PEARL CENTER 『Orb』
元PAELLASのMATTONとmsd.、Pistachio StudioやMimeで活躍するTiMT、YOUR ROMANCEのinuiからなる4人組の1stフル・アルバム。カテゴライズするならロック・バンドなのだろうが、形にこだわらず「いい曲ならいいじゃん」と多様なアンサンブルを楽しんでいるかのような柔軟性が印象的。シティ・ポップとして聴ける“Orion”や“NEVER TOO LATE”から、“Hula Hoop”“clouds”のR&Bっぽさ、“baby don't cry”のアコースティック・サウンドまで幅広いが、一貫しているのは80年代シンセポップを思わせる楽天的な叙情性と、どこまでも人なつっこいメロディ。バンドの中心はファルセット使いも巧みなヴォーカルの優しさと色気で、微かにジェンダー感が揺れるあたりも現代的だ。
クレイジーケンバンド『好きなんだよ』
カヴァー・アルバムがちょっとしたブームになっているが、歌謡史が体に染み込んだ世代はやはりひと味違う。“モンロー・ウォーク”“ルビーの指環”“プラスティック・ラブ”といったスウィートなシティ・ポップに誘われ、しゃれたお店で1杯2杯。“よこはま・たそがれ”“空港”あたりでいつの間にか煙草臭いスナックにいることに気づく。たまに手を離して外の空気を吸わせるなど(愛の)さざなみに翻弄されて、ラスト2曲、ノヴェルティ風味の“アフリカ象とインド象”と小野瀬雅生の低音がセクシーすぎる“あまい囁き”でもうメロメロという仕儀だ。
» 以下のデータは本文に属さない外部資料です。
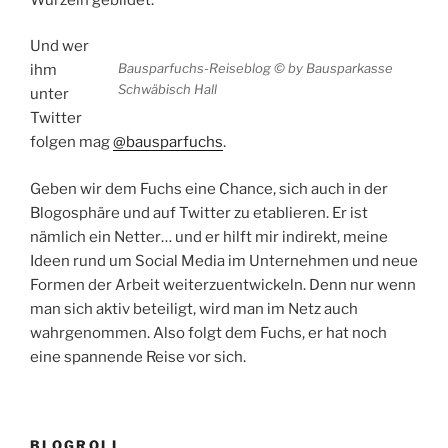
Und wer
Bausparfuchs-Reiseblog © by Bausparkasse
ihm
Schwäbisch Hall
unter
Twitter
folgen mag
@bausparfuchs
.
Geben wir dem Fuchs eine Chance, sich auch in der
Blogosphäre und auf Twitter zu etablieren. Er ist
nämlich ein Netter… und er hilft mir indirekt, meine
Ideen rund um Social Media im Unternehmen und neue
Formen der Arbeit weiterzuentwickeln. Denn nur wenn
man sich aktiv beteiligt, wird man im Netz auch
wahrgenommen. Also folgt dem Fuchs, er hat noch
eine spannende Reise vor sich.
BLOGROLL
昭和40年代の薄暗い裏通りもバブル期のキラキラ表通りも知り尽くしたハンサムなオヤGたちの手際には凄味さえ感じる。
山村響 『town』
ぜったくんと同じトキチアキのイラストをフィーチャーしたジャケットが気になり、ふと聴いて惚れ込んだ。失礼ながら声優であることさえ後から知ったが、歌手活動は2013年から、曲作りは十代からしてきたそうで、このEPも全曲自作。チップ・チューンとヒップホップの風味が効いた“はじまりのまち”とシティ・ポップ調にデュエット相手の西山宏太朗がピタリはまった“Rudder”(ちなみに西山のデビューEPのタイトルは『CITY』)を両極に、歌とラップを自在に往来する浮遊感満点のベッドルーム・ポップは、なるほどぜったくんに通じるものがある。アレンジャーは調べきれなかったが、セルフ・プロデュースの前作『Suki』(これも傑作)を聴く限り本人も関わっていそう。
大和田慧『LIFE』
今回は7~9月の新作から9作品を選んだが、6月リリースながら先月耳にしたアルバムを加えたい。MONDO GROSSOへの参加やNHKみんなのうたに“まどろみ”を提供するなど実績十分のシンガー・ソングライターで、恥ずかしながら本作で知った次第。コロナ禍のなか自宅録音をベースに制作、大野雄二からmillenium paradeまで幅広い現場で活躍するキーボーディスト宮川純のプロデュースは、アリサ・フランクリンやキャロル・キングに憧れていたという大和田の古風な持ち味にバランスよくコンテンポラリーな要素を加味し、率直で温かみのあるソウルフル・ポップを作り上げている。WONKの荒田洸がコ=プロデュース、モノンクルのつのだりゅうたがベースで参加した“Seasons”のネオ・ソウル風味は珠玉。